(Beginning of Material for this exercise)

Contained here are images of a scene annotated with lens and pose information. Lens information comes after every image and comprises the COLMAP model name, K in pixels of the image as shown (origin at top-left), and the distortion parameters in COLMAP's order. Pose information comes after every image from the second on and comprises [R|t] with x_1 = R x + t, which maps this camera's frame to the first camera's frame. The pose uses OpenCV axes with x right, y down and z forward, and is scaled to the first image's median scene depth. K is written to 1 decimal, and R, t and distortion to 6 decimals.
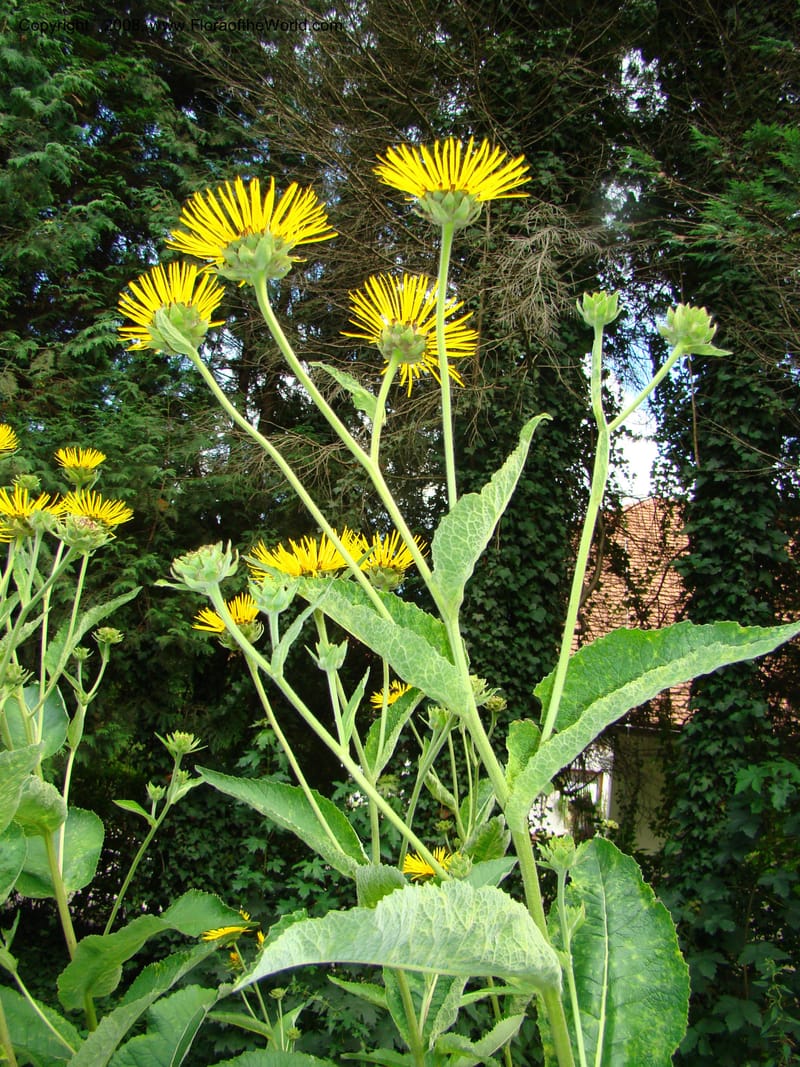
lens RADIAL K [[1026.9, 0, 400.0], [0, 1026.9, 533.5], [0, 0, 1]] dist [-0.200994, 0.360499]
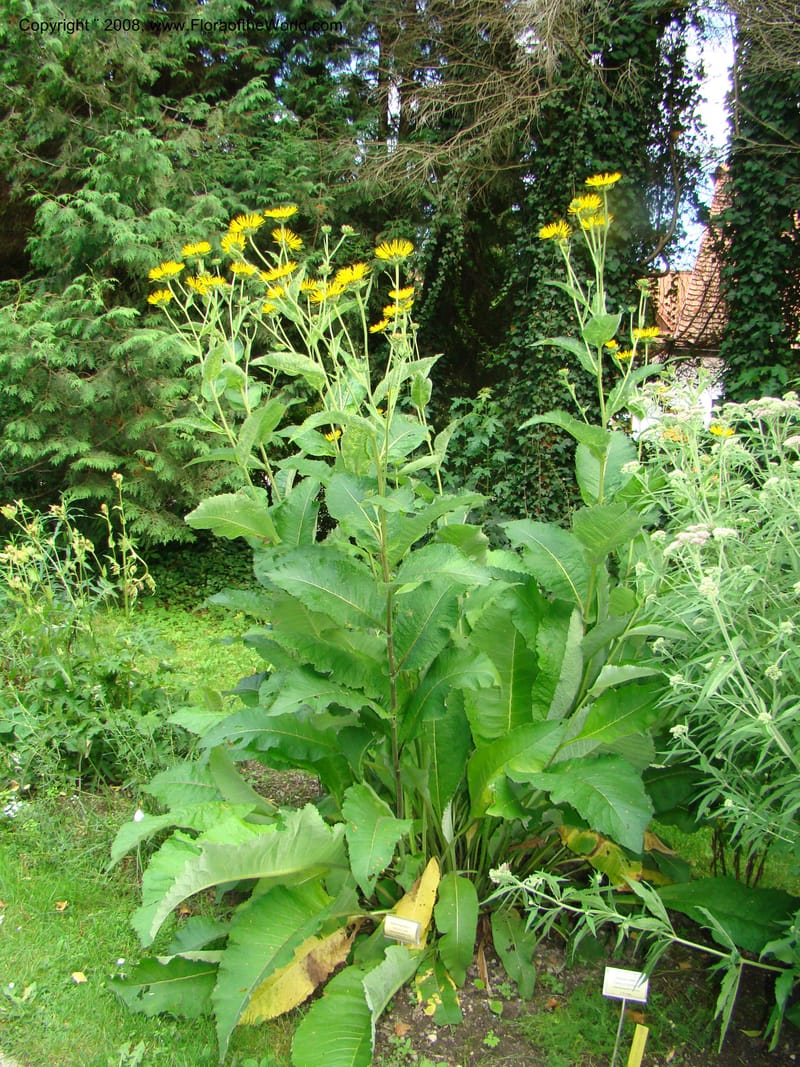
lens RADIAL K [[1017.4, 0, 400.0], [0, 1017.4, 533.5], [0, 0, 1]] dist [-0.192191, 0.154710]
pose [[0.974399, -0.041155, -0.221025, 0.139486], [0.111766, 0.941687, 0.317387, -0.031371], [0.195074, -0.333965, 0.922179, -0.327273]]
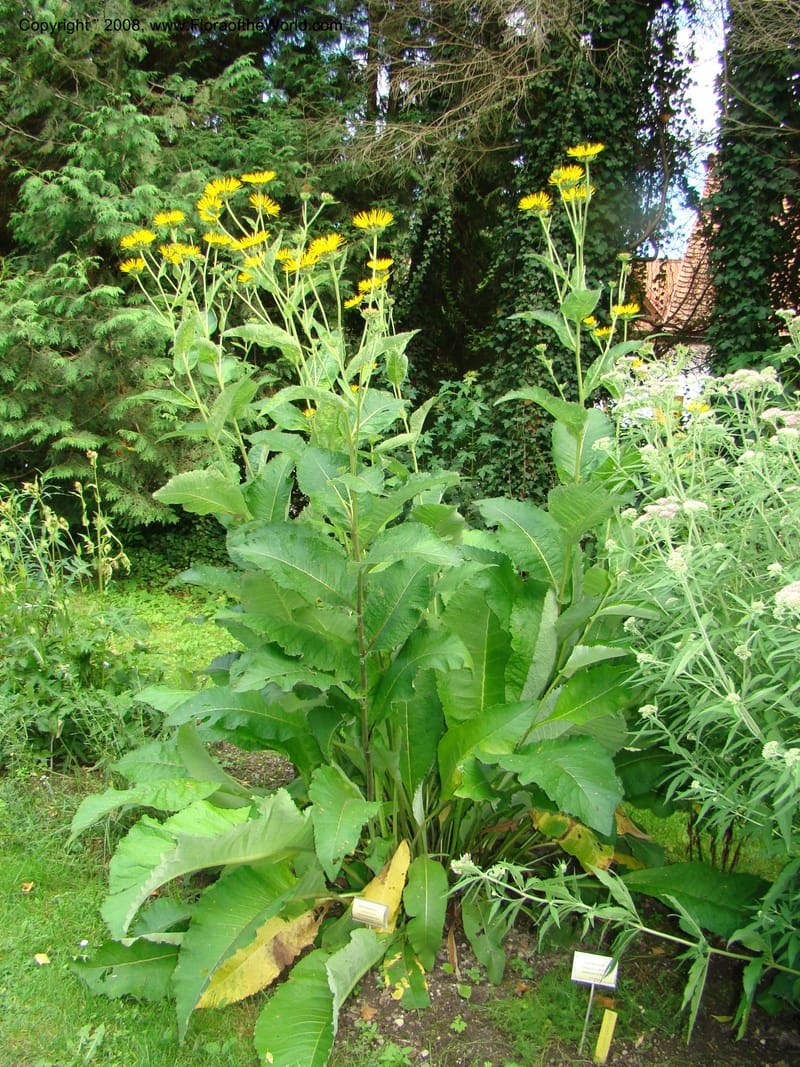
lens RADIAL K [[1017.4, 0, 400.0], [0, 1017.4, 533.5], [0, 0, 1]] dist [-0.192191, 0.154710]
pose [[0.977033, -0.030559, -0.210884, 0.144268], [0.100999, 0.937847, 0.332028, -0.025592], [0.187631, -0.345701, 0.919394, -0.320889]]
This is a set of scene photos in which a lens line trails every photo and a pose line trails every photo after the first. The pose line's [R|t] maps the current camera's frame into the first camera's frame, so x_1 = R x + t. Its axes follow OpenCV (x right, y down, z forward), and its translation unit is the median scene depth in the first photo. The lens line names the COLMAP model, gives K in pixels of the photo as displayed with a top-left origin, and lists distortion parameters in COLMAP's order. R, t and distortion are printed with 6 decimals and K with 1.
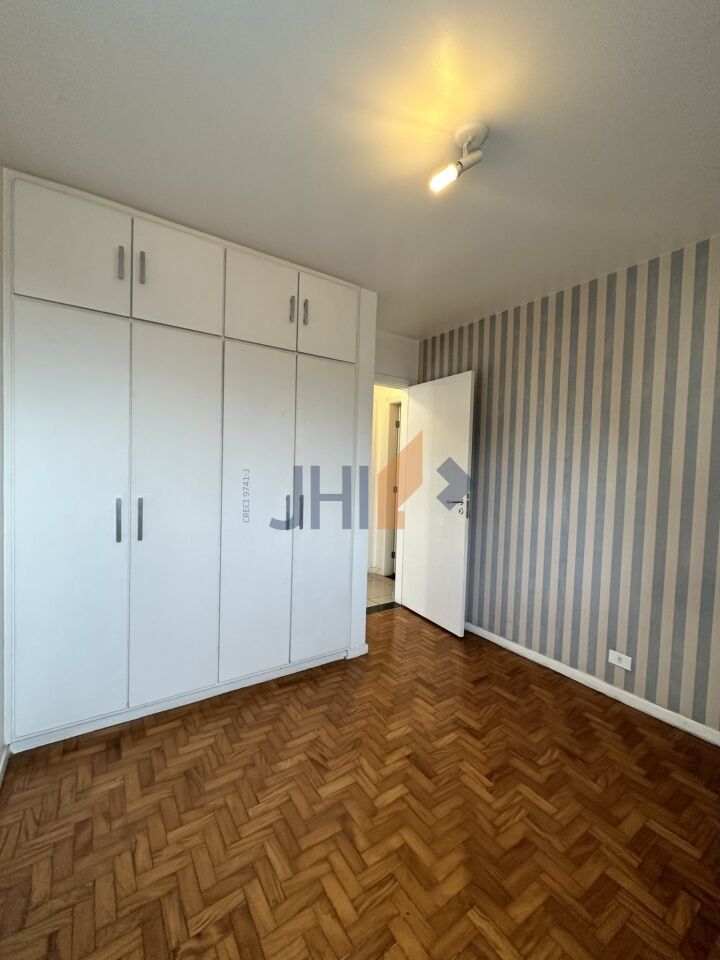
lens RADIAL K [[380.7, 0, 353.2], [0, 380.7, 483.4], [0, 0, 1]] dist [-0.003346, 0.000347]
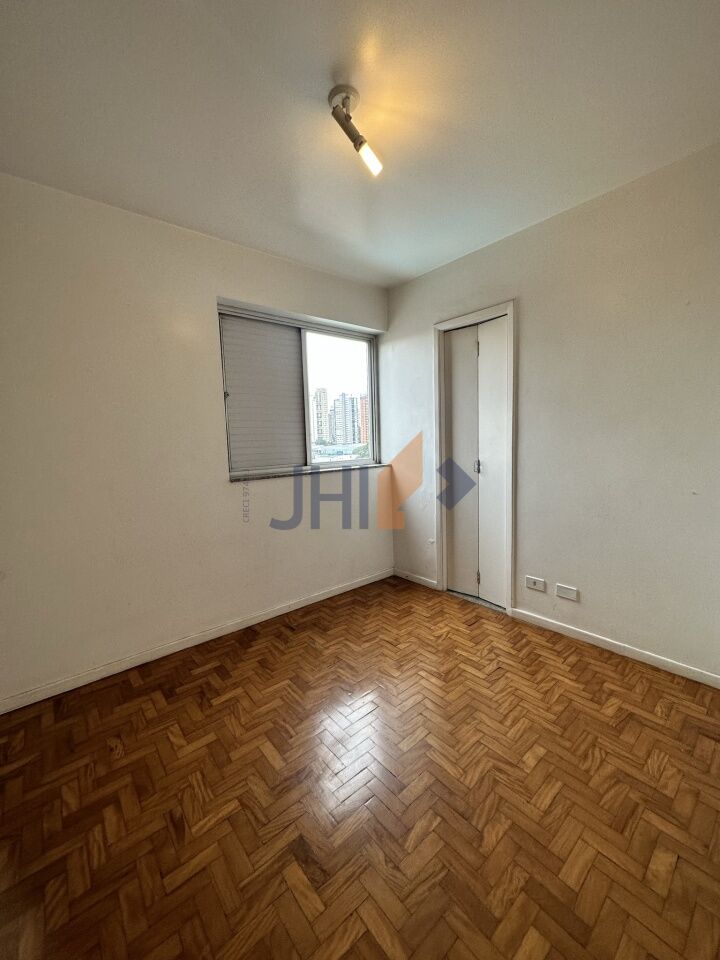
lens RADIAL K [[380.7, 0, 357.2], [0, 380.7, 480.0], [0, 0, 1]] dist [-0.003346, 0.000347]
pose [[-0.993951, 0.008328, -0.109504, 0.252083], [-0.007531, 0.989605, 0.143617, -0.024226], [0.109562, 0.143573, -0.983556, 1.318822]]
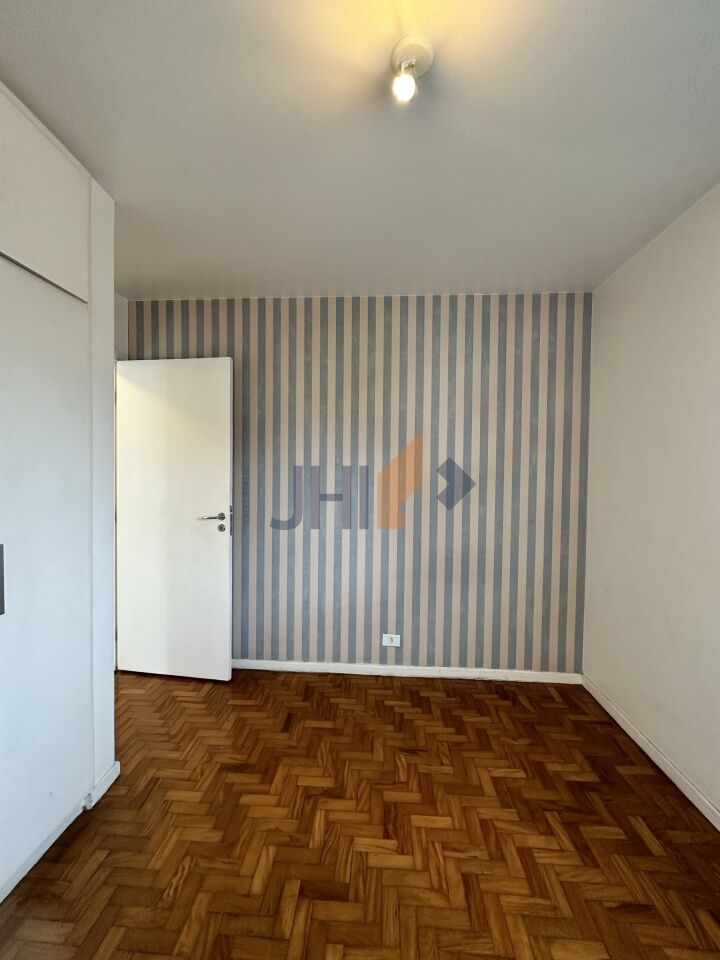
lens RADIAL K [[380.7, 0, 360.0], [0, 380.7, 481.8], [0, 0, 1]] dist [-0.003346, 0.000347]
pose [[0.613465, -0.043572, 0.788519, -0.240406], [0.046561, 0.998735, 0.018964, -0.037641], [-0.788348, 0.025081, 0.614718, 0.364729]]
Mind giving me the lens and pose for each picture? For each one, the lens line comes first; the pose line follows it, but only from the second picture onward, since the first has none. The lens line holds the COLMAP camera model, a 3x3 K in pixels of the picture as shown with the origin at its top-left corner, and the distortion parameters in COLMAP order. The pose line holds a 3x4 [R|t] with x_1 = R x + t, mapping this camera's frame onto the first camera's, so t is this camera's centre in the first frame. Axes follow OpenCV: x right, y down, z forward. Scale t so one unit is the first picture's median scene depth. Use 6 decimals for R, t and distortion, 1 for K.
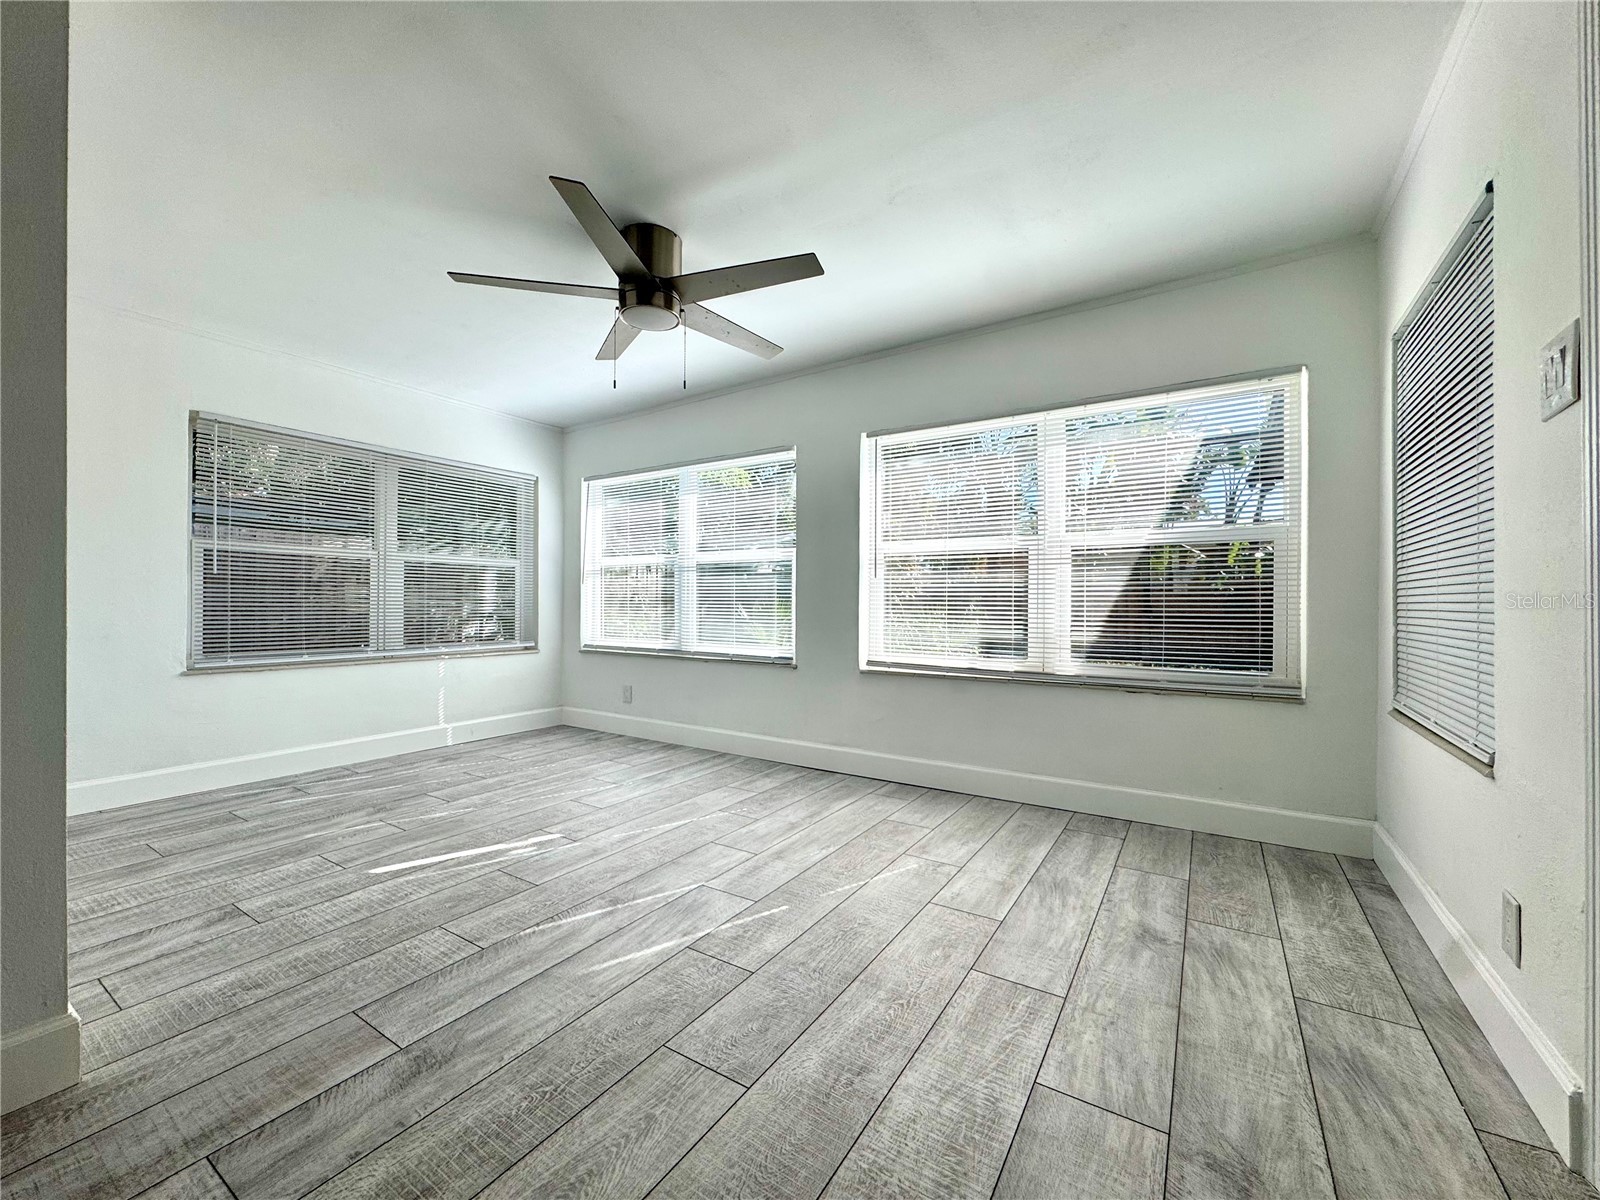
lens RADIAL K [[639.9, 0, 793.3], [0, 639.9, 601.8], [0, 0, 1]] dist [0.002258, 0.000276]
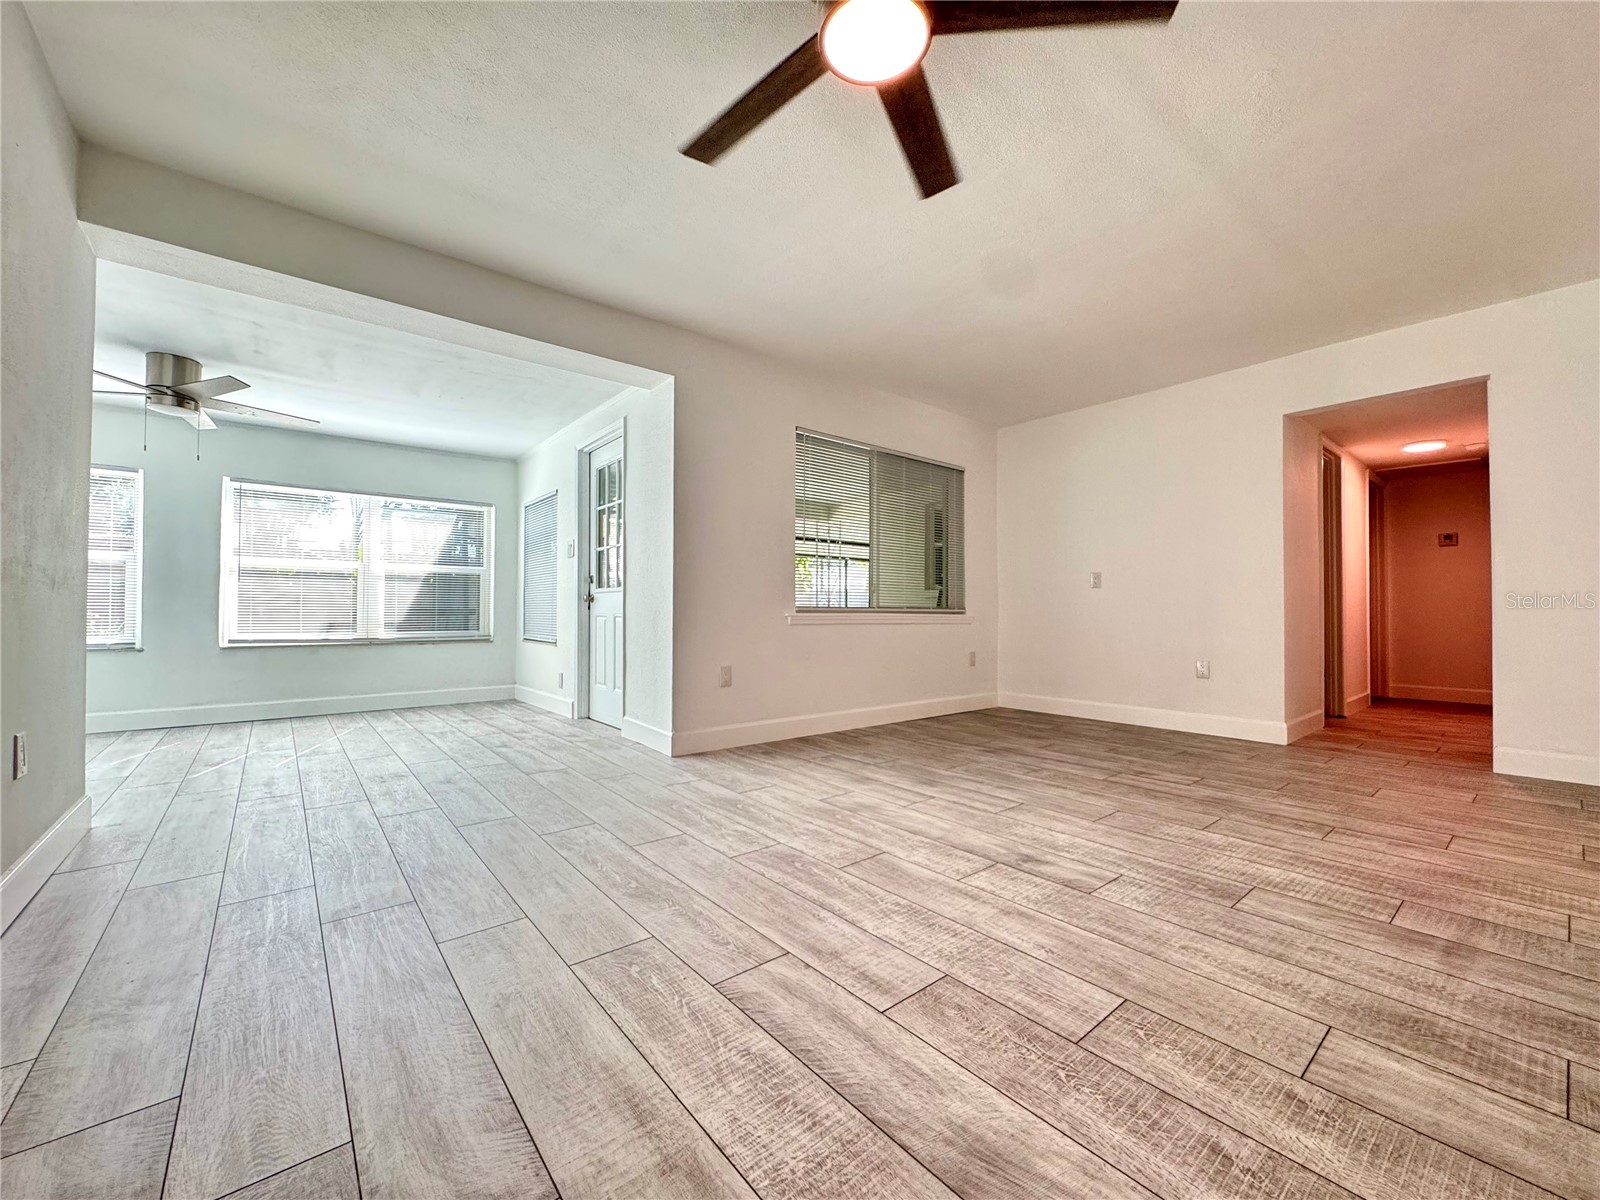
lens RADIAL K [[639.9, 0, 796.3], [0, 639.9, 600.0], [0, 0, 1]] dist [0.002258, 0.000276]
pose [[0.298637, 0.010727, 0.954307, -0.918369], [-0.008326, 0.999928, -0.008635, 0.007319], [-0.954331, -0.005367, 0.298704, -0.648601]]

(End of Material for this exercise)

# Task brief:
Reproduce the data word for word without its images.

# Task result:
Contained here are images of a scene annotated with lens and pose information. Lens information comes after every image and comprises the COLMAP model name, K in pixels of the image as shown (origin at top-left), and the distortion parameters in COLMAP's order. Pose information comes after every image from the second on and comprises [R|t] with x_1 = R x + t, which maps this camera's frame to the first camera's frame. The pose uses OpenCV axes with x right, y down and z forward, and is scaled to the first image's median scene depth. K is written to 1 decimal, and R, t and distortion to 6 decimals.
lens RADIAL K [[1026.9, 0, 400.0], [0, 1026.9, 533.5], [0, 0, 1]] dist [-0.200994, 0.360499]
lens RADIAL K [[1017.4, 0, 400.0], [0, 1017.4, 533.5], [0, 0, 1]] dist [-0.192191, 0.154710]
pose [[0.974399, -0.041155, -0.221025, 0.139486], [0.111766, 0.941687, 0.317387, -0.031371], [0.195074, -0.333965, 0.922179, -0.327273]]
lens RADIAL K [[1017.4, 0, 400.0], [0, 1017.4, 533.5], [0, 0, 1]] dist [-0.192191, 0.154710]
pose [[0.977033, -0.030559, -0.210884, 0.144268], [0.100999, 0.937847, 0.332028, -0.025592], [0.187631, -0.345701, 0.919394, -0.320889]]
This is a set of scene photos in which a lens line trails every photo and a pose line trails every photo after the first. The pose line's [R|t] maps the current camera's frame into the first camera's frame, so x_1 = R x + t. Its axes follow OpenCV (x right, y down, z forward), and its translation unit is the median scene depth in the first photo. The lens line names the COLMAP model, gives K in pixels of the photo as displayed with a top-left origin, and lists distortion parameters in COLMAP's order. R, t and distortion are printed with 6 decimals and K with 1.
lens RADIAL K [[380.7, 0, 353.2], [0, 380.7, 483.4], [0, 0, 1]] dist [-0.003346, 0.000347]
lens RADIAL K [[380.7, 0, 357.2], [0, 380.7, 480.0], [0, 0, 1]] dist [-0.003346, 0.000347]
pose [[-0.993951, 0.008328, -0.109504, 0.252083], [-0.007531, 0.989605, 0.143617, -0.024226], [0.109562, 0.143573, -0.983556, 1.318822]]
lens RADIAL K [[380.7, 0, 360.0], [0, 380.7, 481.8], [0, 0, 1]] dist [-0.003346, 0.000347]
pose [[0.613465, -0.043572, 0.788519, -0.240406], [0.046561, 0.998735, 0.018964, -0.037641], [-0.788348, 0.025081, 0.614718, 0.364729]]
Mind giving me the lens and pose for each picture? For each one, the lens line comes first; the pose line follows it, but only from the second picture onward, since the first has none. The lens line holds the COLMAP camera model, a 3x3 K in pixels of the picture as shown with the origin at its top-left corner, and the distortion parameters in COLMAP order. The pose line holds a 3x4 [R|t] with x_1 = R x + t, mapping this camera's frame onto the first camera's, so t is this camera's centre in the first frame. Axes follow OpenCV: x right, y down, z forward. Scale t so one unit is the first picture's median scene depth. Use 6 decimals for R, t and distortion, 1 for K.
lens RADIAL K [[639.9, 0, 793.3], [0, 639.9, 601.8], [0, 0, 1]] dist [0.002258, 0.000276]
lens RADIAL K [[639.9, 0, 796.3], [0, 639.9, 600.0], [0, 0, 1]] dist [0.002258, 0.000276]
pose [[0.298637, 0.010727, 0.954307, -0.918369], [-0.008326, 0.999928, -0.008635, 0.007319], [-0.954331, -0.005367, 0.298704, -0.648601]]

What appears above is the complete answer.